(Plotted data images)
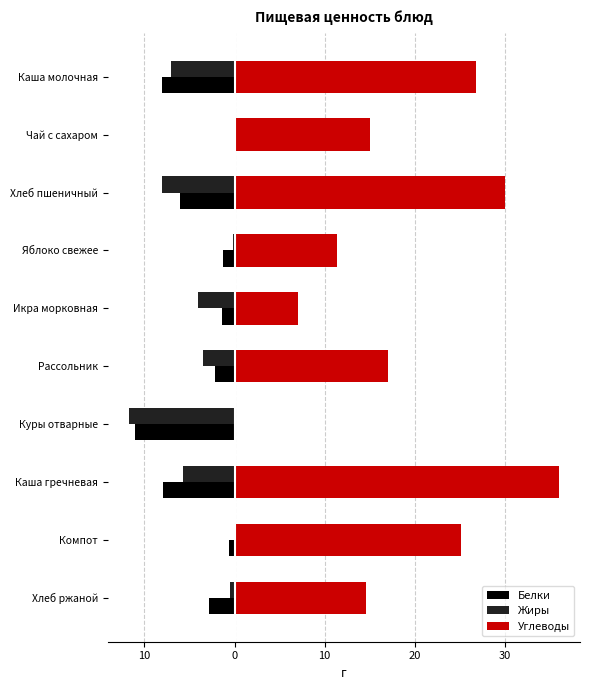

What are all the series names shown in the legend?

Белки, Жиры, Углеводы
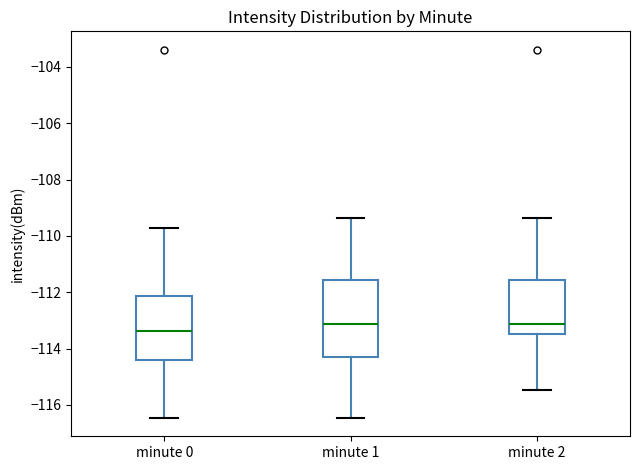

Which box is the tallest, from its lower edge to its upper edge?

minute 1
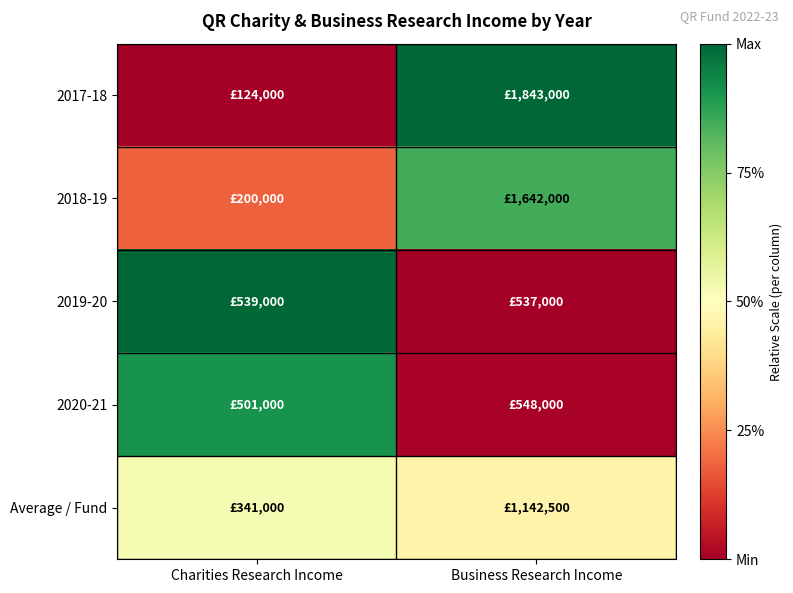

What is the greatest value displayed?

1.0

Activity:
Please revise the records above by replacing "greatest" with "largest" and leaving everything else unchanged. Omit the pictures from your answer.

Solved problem:
What are all the series names shown in the legend?

Белки, Жиры, Углеводы

Which box is the tallest, from its lower edge to its upper edge?

minute 1

What is the largest value displayed?

1.0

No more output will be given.